CTA orders BIR to refund San Miguel Brewery P146-M in ‘illegally collected excise taxes’ on beer products


The Court of Tax Appeals (CTA) has ordered the Bureau of Internal Revenue (BIR) to refund or issue tax credit certificate for P146.87 million to San Miguel Brewery, Inc. (SMB) “representing erroneously, excessively or illegally collected excise taxes” on the firm’s beer products in 2018.

The order was contained in the decision handed down on July 5, 2023 by the CTA’s second division and written by Associate Justice Lanee S. Cui-David with the concurrence of Associate Justice Jean Marie A. Bacorro-Villena.

The dispositive portion of the decision:

“Respondent (BIR) is ordered to refund or issue a Tax Credit Certificate in favor of petitioner (SMB) in the amount of P146,874,555.07, without legal interest, representing erroneously, excessively, and/or illegally collected excise taxes due on the removals of 'San Mig Light' in can, in bottle and kegs, 'San Miguel Premium All Malt Beer,' in bottle and in can, 'San Miguel Pale Pilsen' in can, 'Super Dry' in can, 'Red Horse' in can, 'San Mig Zero' in bottle, 'San Miguel Flavored Beer-Apple' in bottle, and 'San Miguel Flavored-Lemon' in bottle for the period covering Jan. 1, 2018 to Dec. 31, 2018.”
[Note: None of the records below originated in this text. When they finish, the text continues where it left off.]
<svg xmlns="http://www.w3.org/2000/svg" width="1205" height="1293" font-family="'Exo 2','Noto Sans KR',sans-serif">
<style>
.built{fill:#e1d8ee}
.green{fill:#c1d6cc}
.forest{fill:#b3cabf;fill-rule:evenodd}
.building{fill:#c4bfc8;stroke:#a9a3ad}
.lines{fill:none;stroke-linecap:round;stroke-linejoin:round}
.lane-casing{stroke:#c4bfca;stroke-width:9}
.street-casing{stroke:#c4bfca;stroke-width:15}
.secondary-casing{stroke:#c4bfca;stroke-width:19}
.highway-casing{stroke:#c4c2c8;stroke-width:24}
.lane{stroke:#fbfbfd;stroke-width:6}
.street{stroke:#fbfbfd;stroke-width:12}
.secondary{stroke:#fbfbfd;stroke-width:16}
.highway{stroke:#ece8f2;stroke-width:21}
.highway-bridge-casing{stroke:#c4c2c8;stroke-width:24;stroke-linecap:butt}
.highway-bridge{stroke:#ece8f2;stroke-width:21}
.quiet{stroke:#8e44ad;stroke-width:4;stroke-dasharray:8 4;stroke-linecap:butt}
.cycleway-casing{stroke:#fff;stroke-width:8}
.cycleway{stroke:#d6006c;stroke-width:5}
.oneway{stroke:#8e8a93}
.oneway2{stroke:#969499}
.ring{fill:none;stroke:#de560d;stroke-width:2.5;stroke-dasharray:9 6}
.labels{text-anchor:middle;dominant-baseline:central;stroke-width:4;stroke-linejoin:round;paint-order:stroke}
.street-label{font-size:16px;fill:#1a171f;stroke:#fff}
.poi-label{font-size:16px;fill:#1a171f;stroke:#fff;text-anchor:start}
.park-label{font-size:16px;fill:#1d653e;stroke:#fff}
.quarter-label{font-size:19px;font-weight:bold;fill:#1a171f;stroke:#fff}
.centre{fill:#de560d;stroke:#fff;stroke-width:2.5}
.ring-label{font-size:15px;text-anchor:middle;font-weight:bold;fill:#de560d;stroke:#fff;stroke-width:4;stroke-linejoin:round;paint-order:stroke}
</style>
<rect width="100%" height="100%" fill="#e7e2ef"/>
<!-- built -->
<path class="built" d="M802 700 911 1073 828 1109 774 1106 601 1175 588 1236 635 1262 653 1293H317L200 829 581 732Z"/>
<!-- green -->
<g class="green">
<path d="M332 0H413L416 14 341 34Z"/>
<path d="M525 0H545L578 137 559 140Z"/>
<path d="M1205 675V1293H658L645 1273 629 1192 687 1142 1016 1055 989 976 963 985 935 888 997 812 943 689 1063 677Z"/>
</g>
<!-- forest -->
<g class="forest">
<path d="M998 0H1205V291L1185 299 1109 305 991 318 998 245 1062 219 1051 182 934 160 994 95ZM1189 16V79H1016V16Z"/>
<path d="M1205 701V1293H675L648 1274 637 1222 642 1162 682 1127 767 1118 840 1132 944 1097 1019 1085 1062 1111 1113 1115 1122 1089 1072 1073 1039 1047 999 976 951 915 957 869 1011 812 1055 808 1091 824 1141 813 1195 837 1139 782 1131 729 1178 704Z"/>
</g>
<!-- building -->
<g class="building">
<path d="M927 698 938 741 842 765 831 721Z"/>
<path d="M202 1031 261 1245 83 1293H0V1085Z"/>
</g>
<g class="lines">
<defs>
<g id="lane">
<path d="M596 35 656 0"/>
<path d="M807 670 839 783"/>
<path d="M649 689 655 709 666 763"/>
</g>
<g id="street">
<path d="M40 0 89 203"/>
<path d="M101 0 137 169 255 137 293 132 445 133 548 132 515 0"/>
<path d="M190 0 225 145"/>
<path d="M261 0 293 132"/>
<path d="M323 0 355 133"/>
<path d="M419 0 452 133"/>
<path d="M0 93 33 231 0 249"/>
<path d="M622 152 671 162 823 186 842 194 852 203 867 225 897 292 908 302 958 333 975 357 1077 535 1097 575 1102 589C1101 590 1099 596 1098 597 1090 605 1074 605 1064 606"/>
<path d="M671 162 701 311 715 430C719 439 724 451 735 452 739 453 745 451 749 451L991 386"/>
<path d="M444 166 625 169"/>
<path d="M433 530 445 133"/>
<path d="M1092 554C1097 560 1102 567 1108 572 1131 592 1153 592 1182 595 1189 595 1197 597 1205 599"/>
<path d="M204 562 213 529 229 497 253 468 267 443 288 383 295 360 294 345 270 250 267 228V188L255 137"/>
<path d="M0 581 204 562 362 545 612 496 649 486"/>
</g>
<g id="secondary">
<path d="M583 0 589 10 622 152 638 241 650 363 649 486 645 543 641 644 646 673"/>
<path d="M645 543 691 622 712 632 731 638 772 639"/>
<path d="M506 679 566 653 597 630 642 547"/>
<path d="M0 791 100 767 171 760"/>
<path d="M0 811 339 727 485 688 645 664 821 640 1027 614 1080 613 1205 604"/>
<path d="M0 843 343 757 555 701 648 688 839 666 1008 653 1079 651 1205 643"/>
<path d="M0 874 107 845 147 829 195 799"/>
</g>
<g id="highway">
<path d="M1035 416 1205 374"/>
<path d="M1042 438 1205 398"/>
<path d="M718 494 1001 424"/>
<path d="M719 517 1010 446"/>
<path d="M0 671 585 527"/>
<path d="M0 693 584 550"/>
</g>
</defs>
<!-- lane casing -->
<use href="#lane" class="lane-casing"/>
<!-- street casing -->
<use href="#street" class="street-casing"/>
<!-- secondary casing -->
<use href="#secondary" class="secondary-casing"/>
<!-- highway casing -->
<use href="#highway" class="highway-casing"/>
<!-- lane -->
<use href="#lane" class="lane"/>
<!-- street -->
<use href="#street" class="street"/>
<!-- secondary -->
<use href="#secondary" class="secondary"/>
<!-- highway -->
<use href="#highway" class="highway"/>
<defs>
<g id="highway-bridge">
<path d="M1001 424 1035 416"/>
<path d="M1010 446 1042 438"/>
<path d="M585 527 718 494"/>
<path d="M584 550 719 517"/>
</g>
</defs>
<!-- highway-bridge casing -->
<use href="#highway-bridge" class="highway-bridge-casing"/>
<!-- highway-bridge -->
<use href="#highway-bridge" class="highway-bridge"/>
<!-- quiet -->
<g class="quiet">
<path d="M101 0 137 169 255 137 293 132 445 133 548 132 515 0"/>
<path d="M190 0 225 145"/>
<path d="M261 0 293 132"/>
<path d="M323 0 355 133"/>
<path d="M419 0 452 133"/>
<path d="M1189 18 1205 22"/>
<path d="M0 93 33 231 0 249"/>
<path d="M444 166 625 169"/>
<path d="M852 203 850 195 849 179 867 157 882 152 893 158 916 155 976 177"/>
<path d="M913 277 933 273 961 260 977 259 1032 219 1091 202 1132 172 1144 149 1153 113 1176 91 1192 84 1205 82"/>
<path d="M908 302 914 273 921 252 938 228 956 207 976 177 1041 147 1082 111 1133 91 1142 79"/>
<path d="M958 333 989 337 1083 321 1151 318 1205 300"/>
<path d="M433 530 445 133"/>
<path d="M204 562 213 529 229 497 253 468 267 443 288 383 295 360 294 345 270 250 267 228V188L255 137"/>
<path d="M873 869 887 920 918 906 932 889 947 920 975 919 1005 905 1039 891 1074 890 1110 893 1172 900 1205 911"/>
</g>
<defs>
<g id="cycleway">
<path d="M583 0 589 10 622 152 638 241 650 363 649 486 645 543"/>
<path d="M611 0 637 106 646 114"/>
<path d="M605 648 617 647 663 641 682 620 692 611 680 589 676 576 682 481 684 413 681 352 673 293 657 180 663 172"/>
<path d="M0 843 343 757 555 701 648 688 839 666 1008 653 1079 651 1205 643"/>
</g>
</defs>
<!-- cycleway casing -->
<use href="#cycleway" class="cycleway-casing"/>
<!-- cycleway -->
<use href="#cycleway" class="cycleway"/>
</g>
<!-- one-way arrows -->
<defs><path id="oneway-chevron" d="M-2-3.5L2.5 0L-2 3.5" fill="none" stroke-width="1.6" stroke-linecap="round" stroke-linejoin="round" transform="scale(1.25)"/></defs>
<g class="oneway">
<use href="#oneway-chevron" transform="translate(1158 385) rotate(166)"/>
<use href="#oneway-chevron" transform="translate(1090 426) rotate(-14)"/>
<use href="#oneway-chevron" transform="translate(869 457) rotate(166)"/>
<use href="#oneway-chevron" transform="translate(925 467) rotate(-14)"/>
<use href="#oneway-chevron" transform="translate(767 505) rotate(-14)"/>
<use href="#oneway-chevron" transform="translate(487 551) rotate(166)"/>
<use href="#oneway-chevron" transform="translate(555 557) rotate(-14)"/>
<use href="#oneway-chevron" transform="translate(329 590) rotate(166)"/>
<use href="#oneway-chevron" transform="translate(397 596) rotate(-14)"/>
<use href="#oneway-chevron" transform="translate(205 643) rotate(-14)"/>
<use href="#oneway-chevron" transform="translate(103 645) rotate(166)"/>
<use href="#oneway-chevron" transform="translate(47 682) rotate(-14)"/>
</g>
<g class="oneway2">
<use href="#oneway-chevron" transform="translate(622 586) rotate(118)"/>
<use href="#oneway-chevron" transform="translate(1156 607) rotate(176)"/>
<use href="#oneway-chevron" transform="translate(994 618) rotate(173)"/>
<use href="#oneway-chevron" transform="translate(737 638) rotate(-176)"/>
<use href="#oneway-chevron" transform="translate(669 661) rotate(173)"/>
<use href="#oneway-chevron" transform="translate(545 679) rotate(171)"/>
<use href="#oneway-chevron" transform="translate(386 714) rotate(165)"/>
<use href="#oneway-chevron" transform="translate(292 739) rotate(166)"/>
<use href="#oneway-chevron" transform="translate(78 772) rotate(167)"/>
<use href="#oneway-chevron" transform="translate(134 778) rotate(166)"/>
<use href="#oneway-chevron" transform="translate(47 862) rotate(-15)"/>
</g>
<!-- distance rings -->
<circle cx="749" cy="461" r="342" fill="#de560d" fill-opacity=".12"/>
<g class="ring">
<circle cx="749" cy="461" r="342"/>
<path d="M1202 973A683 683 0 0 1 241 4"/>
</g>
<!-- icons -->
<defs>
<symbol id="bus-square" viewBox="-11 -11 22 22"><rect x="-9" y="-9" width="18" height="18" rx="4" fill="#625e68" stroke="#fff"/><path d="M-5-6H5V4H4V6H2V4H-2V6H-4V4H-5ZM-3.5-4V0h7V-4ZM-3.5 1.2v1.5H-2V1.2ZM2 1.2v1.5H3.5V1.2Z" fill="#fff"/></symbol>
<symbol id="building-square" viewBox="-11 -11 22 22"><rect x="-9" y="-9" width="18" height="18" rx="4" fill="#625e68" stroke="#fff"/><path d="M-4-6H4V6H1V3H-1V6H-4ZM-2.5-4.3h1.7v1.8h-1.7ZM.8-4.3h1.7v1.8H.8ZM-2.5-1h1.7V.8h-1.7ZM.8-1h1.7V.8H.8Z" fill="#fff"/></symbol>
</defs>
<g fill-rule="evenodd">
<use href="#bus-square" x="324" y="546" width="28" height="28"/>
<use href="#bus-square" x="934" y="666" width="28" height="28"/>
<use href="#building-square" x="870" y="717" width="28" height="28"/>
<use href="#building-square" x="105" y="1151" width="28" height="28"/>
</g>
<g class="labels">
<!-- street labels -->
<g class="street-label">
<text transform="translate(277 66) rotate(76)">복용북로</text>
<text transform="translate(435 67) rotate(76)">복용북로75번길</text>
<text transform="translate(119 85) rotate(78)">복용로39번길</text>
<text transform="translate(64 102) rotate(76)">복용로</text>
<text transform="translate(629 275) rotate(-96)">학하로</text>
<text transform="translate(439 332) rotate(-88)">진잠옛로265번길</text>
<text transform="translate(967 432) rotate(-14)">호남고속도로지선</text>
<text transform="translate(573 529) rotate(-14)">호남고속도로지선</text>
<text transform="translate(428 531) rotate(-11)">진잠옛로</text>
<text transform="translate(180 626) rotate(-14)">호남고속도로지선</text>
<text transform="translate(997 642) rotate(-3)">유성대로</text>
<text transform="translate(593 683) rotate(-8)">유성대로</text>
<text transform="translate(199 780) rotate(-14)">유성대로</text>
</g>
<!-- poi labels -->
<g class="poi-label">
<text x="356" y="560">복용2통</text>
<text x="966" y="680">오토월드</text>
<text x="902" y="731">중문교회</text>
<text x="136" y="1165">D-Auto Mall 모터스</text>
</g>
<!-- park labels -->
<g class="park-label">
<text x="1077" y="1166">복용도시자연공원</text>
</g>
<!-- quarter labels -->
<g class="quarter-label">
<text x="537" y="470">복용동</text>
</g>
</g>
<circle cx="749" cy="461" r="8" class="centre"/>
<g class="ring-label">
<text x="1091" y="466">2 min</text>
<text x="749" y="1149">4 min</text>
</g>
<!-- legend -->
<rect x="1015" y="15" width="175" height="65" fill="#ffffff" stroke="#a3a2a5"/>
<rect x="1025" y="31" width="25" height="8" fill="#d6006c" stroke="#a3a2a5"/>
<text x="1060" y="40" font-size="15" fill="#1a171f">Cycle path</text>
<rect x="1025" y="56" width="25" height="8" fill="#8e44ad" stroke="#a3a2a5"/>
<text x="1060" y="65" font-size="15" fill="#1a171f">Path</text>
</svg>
The decision granted partially the petition filed by SMB on Dec. 11, 2019 against the BIR commissioner.

SMB told CTA that the excise tax rate of P25.03 per liter imposed on its beer products from Jan. 1 to Dec. 31, 2018 contradicts the provisions of the 11th paragraph of Section 143 of the National Internal Revenue Code (NIRC) of 1997, as amended by Republic Act No. 10351, the Sin Tax Reform Law.

It said the tax rate is not valid because the previous tax rates of P20.57, P21.39, P22.25, P23.14, and P24.07 from which it was derived was based on Revenue Memorandum Circular (RMC) No. 90-2012 and Revenue Regulations (RR) No. 17-2012.

It pointed out the two issuances are directly contradictory to and inconsistent with the provisions of the relevant paragraphs of Section 143 of the NIRC.

It said that Section 143 of the NIRC provides that if the net retail price per liter of volume capacity is P50.60 or less, the tax should be P15 per liter, and if the net retail price per is more than P50.60, then the tax should be P20 per liter as of Jan. 1, 2013. It also said that effective Jan. 1, 2017, the tax on all fermented liquors should be P23.50.

The BIR sought the dismissal of the case.  It said that “assuming that the Court (CTA) may take cognizance of cases involving validity or constitutionality of BIR issuances, the Court should dismiss the instant petition due to petitioner's non-exhaustion of administrative remedies,”

It also said that SMB “is not entitled to a tax refund because there was no erroneous or illegal collection of excise taxes; and claims for refund are construed strictly against the taxpayer and in favor of the government.”

The CTA sided with SMB and said the pertinent provisions of RMC No. 90-2012 and RR No. 17-2012 are indeed invalid for being contrary to Section 143 of the NIRC, as amended by RA 10351.

"Courts will not countenance administrative issuances that override, instead of remaining consistent and in harmony with the law they seek to apply and implement," the CTA said.

“In sum, petitioner has duly established that the removals of the subject beer products for the year 2018 in the total of 248,939,935.60 liters should have been subjected to an excise tax rate of only P24.44 per liter under Section 143 of the NIRC of 1997, as amended by RA No. 10351, as opposed to P25.03 per liter imposed by respondent. Thus, the 'P0.59 per liter difference in tax rates was erroneously, excessively and/ or illegally collected on the subject beer removals of 248,939,935.60 liters amounting to P146,874,555.07,” it said.

Under the rules, the decision can still be appealed to the CTA as a full court.